Micro CoGen.

Prime movers, diesel and gas engines => Lister, Petter, Blackstone diesel engines => Topic started by: playdiesel on August 23, 2020, 05:51:58 PM

Title: More shop work
Post by: playdiesel on August 23, 2020, 05:51:58 PM
After a run of various India engines through the shop an R A Lister CS is always a welcome sight. Thus ex SOM unit will be receiving a mechanical check over and a giod cleaning.
Title: Re: More shop work
Post by: glort on August 24, 2020, 05:32:28 AM

Must be a pretty rare beast to get hold of. Will you be keeping it or onselling it?
Title: Re: More shop work
Post by: Henry W on August 27, 2020, 03:18:14 PM
The casting looks very good.

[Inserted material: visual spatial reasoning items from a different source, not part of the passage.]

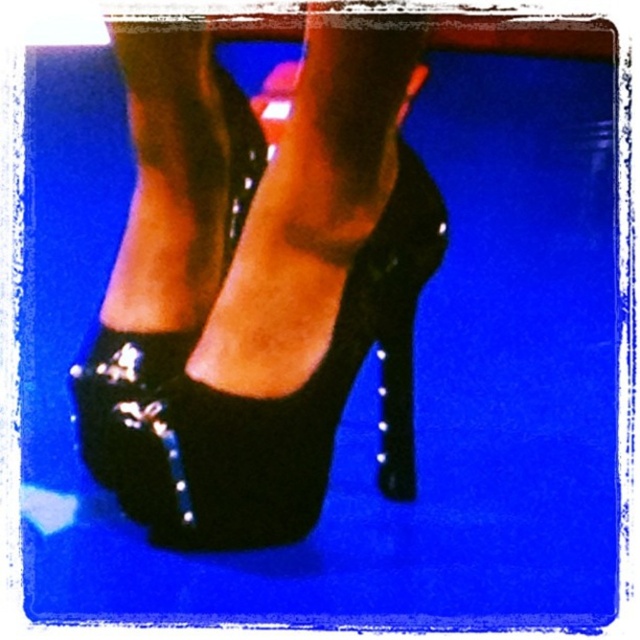
You are a photographer setting up a shoot with a camera focused on a vibrant blue background. You want to place the shiny black high heels at center exactly 30 inches away from the camera lens. Based on the current setup, will the heels be in focus if your camera is set to auto focus at 30 inches?

The shiny black high heels at center are currently 32.59 inches away from the camera, which is 2.59 inches further than the auto focus setting of 30 inches. Therefore, the heels may not be in focus unless the camera adjusts its focus distance.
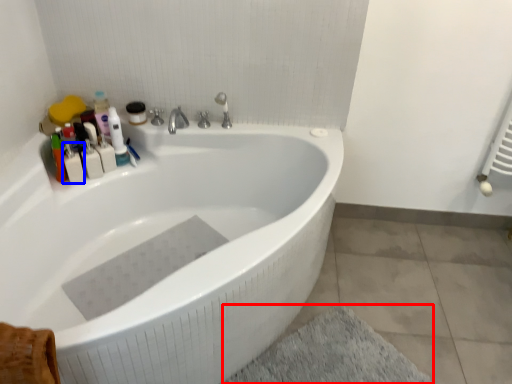
Question: Among these objects, which one is farthest to the camera, bath mat (highlighted by a red box) or toiletry (highlighted by a blue box)?

Choices:
 (A) bath mat
 (B) toiletry

Answer: (B)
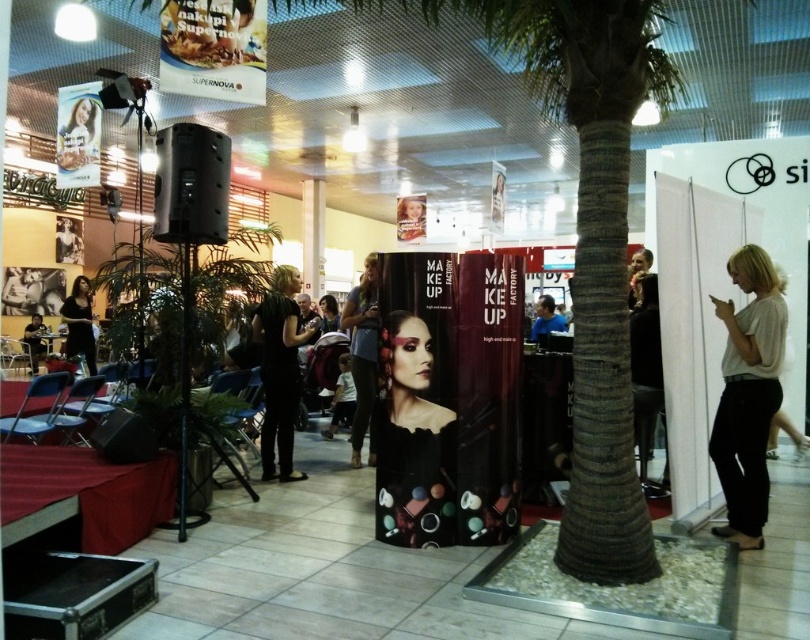
You are an event planner arranging a photoshoot in the described space. You need to position a model wearing the white matte shirt at right and another wearing the black matte dress at left. Considering their current positions, which clothing item will be more visible to the camera positioned at the entrance of the hall?

The white matte shirt at right will be more visible to the camera positioned at the entrance of the hall because it is in front of the black matte dress at left.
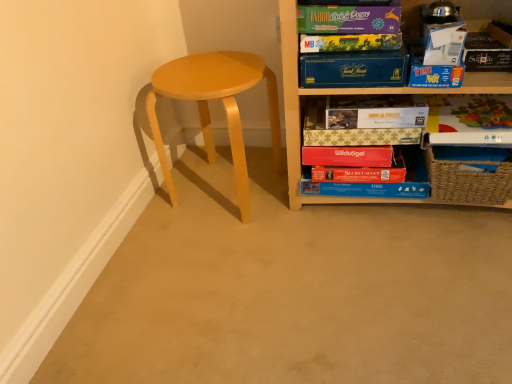
Question: From a real-world perspective, is blue cardboard puzzle at lower center positioned above or below matte cardboard game at upper right, placed as the 2th paperback book when sorted from top to bottom?

Choices:
 (A) below
 (B) above

Answer: (A)

Question: Based on their sizes in the image, would you say blue cardboard puzzle at lower center is bigger or smaller than matte cardboard game at upper right, placed as the 2th paperback book when sorted from top to bottom?

Choices:
 (A) big
 (B) small

Answer: (A)

Question: Which is farther from the matte cardboard game at upper right, placed as the 2th paperback book when sorted from top to bottom?

Choices:
 (A) matte purple board game at upper right, placed as the 1th paperback book when sorted from top to bottom
 (B) matte cardboard book at right, which is the 2th paperback book from bottom to top
 (C) matte cardboard book at upper center, which is counted as the 4th paperback book, starting from the top
 (D) matte yellow stool at left
 (E) blue cardboard puzzle at lower center

Answer: (E)

Question: Which is farther from the matte purple board game at upper right, the sixth paperback book in the bottom-to-top sequence?

Choices:
 (A) red matte paper at lower center, acting as the first paperback book starting from the bottom
 (B) matte cardboard book at right, the 5th paperback book in the top-to-bottom sequence
 (C) matte cardboard book at upper center, which ranks as the 3th paperback book in bottom-to-top order
 (D) blue cardboard box at upper center, acting as the third paperback book starting from the top
 (E) matte yellow stool at left

Answer: (A)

Very nice engine!
Title: Re: More shop work
Post by: playdiesel on August 28, 2020, 05:34:49 AM
Hi Henry, I have never seen a bad casting on a Lister. They were either very good at casting,  or had a high reject rate?  I have another just like it that belongs to me and waiting for me to have time to go through it
Title: Re: More shop work
Post by: Henry W on August 29, 2020, 11:57:40 AM
That's the way it should be. Lister did right.
Title: Re: More shop work
Post by: mobile_bob on August 29, 2020, 05:58:14 PM
i suspect the good old english casters, didn't reuse dirty sand to cast with, unlike what is common in india as seen
in the pit casting out in the alley.

having said that, i have seen at least one early 3/1 lister that was full of voids/porosity and filled with whatever filler was at hand and painted over.

which is not to say that is necessary bad?  if a flywheel yes bad, for a common casting that is under low stress maybe not so much an issue.

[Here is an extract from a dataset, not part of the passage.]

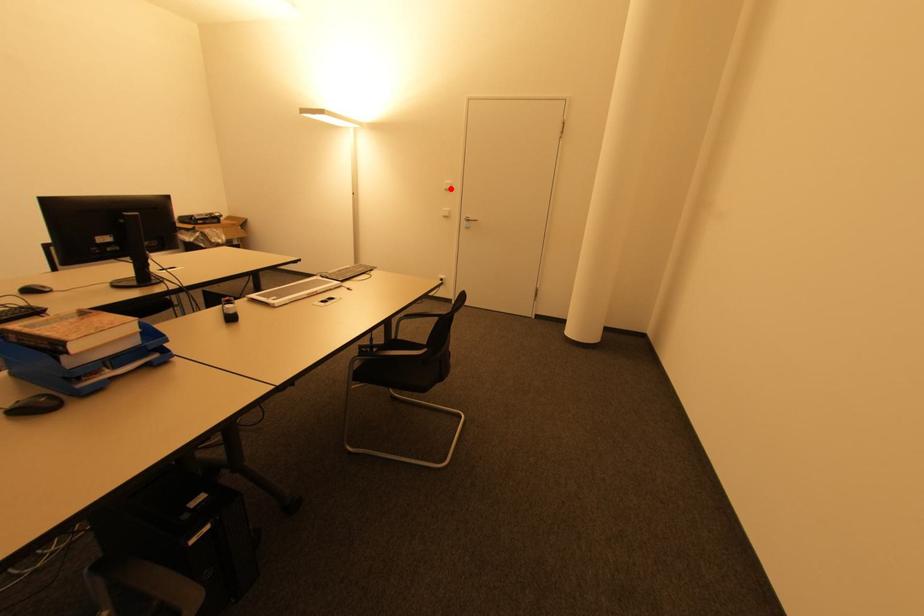
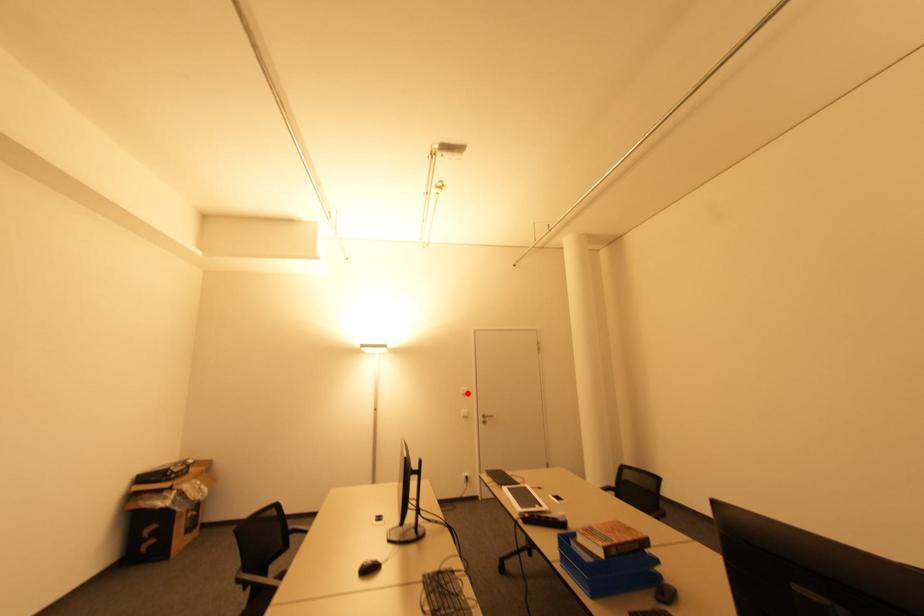
I am providing you with two images of the same scene from different viewpoints. A red point is marked on the first image and another point is marked on the second image. Is the red point in image1 aligned with the point shown in image2?

Yes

in this country, the Cincinnati tool makers of the late 19th and through much of the first half of the 20th century had casting voids/inclusion/holes etc.... they filled and painted right over them.

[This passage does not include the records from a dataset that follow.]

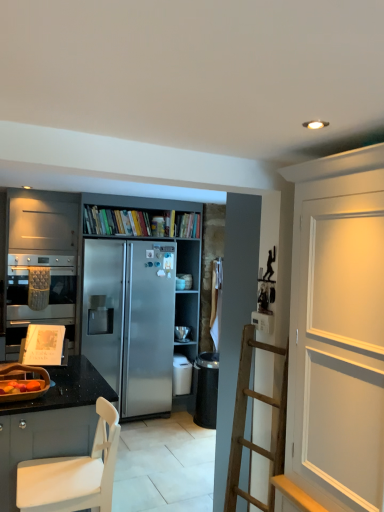
Question: Looking at their shapes, would you say wooden fruit basket at lower left, placed as the first appliance when sorted from front to back, is wider or thinner than black granite countertop at lower left, arranged as the 2th cabinetry when viewed from the back?

Choices:
 (A) wide
 (B) thin

Answer: (B)

Question: Is wooden fruit basket at lower left, which ranks as the 3th appliance in right-to-left order, to the left or to the right of black granite countertop at lower left, arranged as the 2th cabinetry when viewed from the back, in the image?

Choices:
 (A) left
 (B) right

Answer: (B)

Question: Considering the real-world distances, which object is closest to the black granite countertop at lower left, the first cabinetry from the front?

Choices:
 (A) satin silver refrigerator at center, the second cabinetry positioned from the front
 (B) wooden fruit basket at lower left, which ranks as the 3th appliance in right-to-left order
 (C) satin silver refrigerator at center, the third appliance positioned from the front
 (D) satin silver refrigerator at center, the second appliance positioned from the front
 (E) white painted wood door at upper right

Answer: (B)

Question: Which object is positioned farthest from the black granite countertop at lower left, the first cabinetry from the front?

Choices:
 (A) satin silver refrigerator at center, which ranks as the 1th cabinetry in back-to-front order
 (B) white painted wood door at upper right
 (C) matte silver oven at left
 (D) wooden fruit basket at lower left, marked as the 1th appliance in a left-to-right arrangement
 (E) satin silver refrigerator at center, the second appliance positioned from the front

Answer: (E)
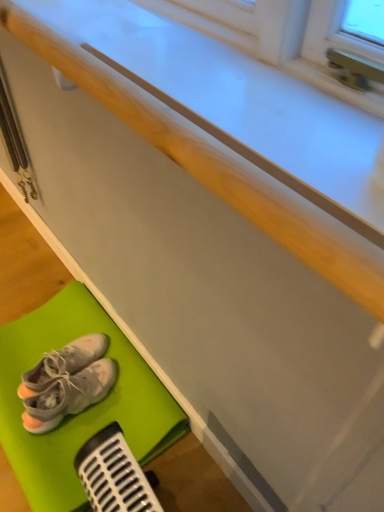
The height and width of the screenshot is (512, 384). Identify the location of free space that is to the left of white fabric sneakers at lower left, placed as the 2th footwear when sorted from bottom to top. (21, 358).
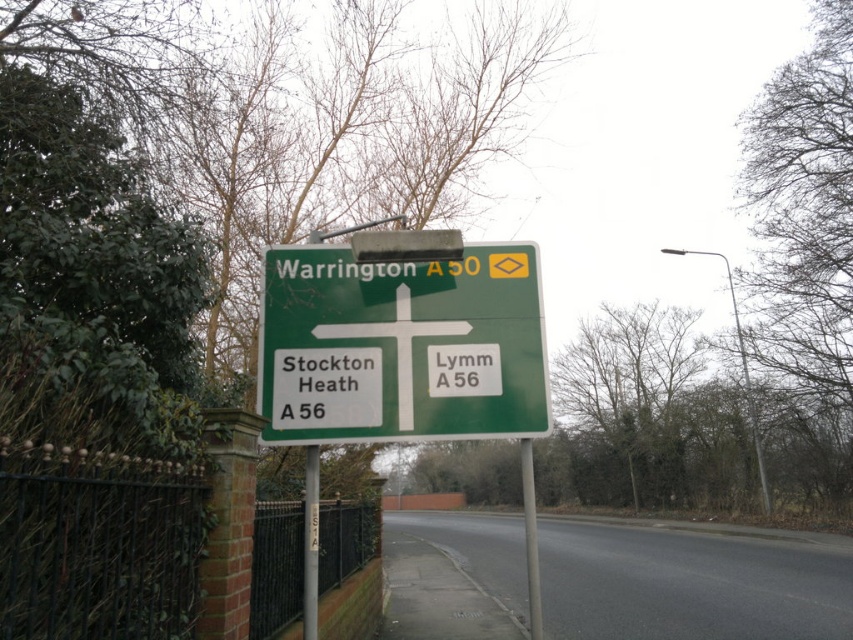
Which is more to the left, green matte sign at center or green plastic sign at center?

green matte sign at center

In the scene shown: Between green matte sign at center and green plastic sign at center, which one is positioned lower?

green plastic sign at center is below.

Who is more forward, [404,320] or [434,372]?

Point [434,372] is more forward.

Where is `green matte sign at center`? Image resolution: width=853 pixels, height=640 pixels. green matte sign at center is located at coordinates (401, 346).

Who is more distant from viewer, (439, 364) or (314, 445)?

Positioned behind is point (314, 445).

Is the position of green plastic sign at center more distant than that of metallic pole at center?

Yes, green plastic sign at center is behind metallic pole at center.

The height and width of the screenshot is (640, 853). Find the location of `green plastic sign at center`. green plastic sign at center is located at coordinates (463, 369).

Measure the distance between green plastic sign at center and gray metallic pole at center.

green plastic sign at center is 36.18 inches away from gray metallic pole at center.

Who is lower down, green plastic sign at center or gray metallic pole at center?

gray metallic pole at center is lower down.

At what (x,y) coordinates should I click in order to perform the action: click on green plastic sign at center. Please return your answer as a coordinate pair (x, y). The image size is (853, 640). Looking at the image, I should click on (463, 369).

In order to click on green plastic sign at center in this screenshot , I will do `click(463, 369)`.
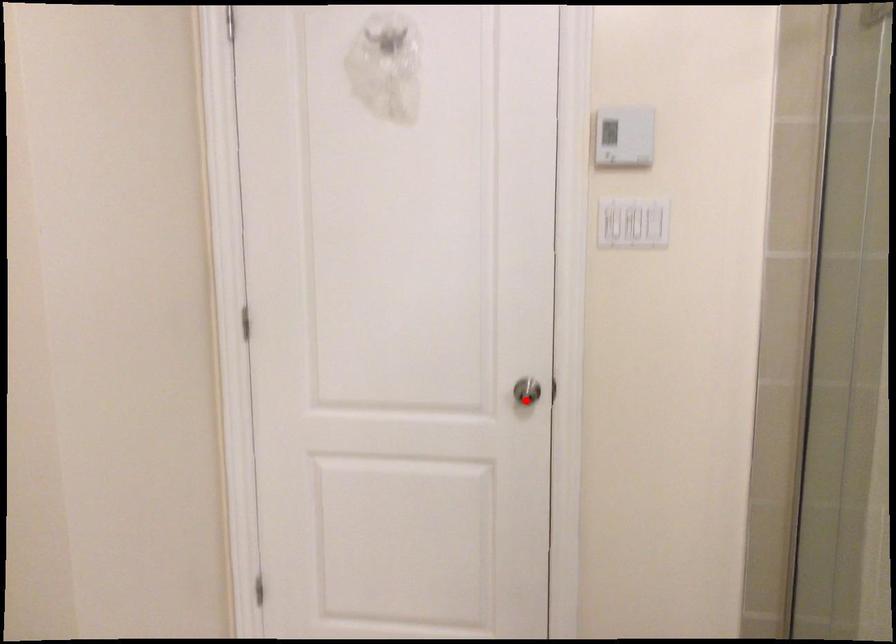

some of the biggest names in machine tools had issues with castings.

then you look at automotive castings, even early ones, and you find some really high quality work, but even they had a few slip through the cracks (no pun intended).

american motors was a case in point, new engines often came out with overbores, under turned cranks etc, because of poor casting processes.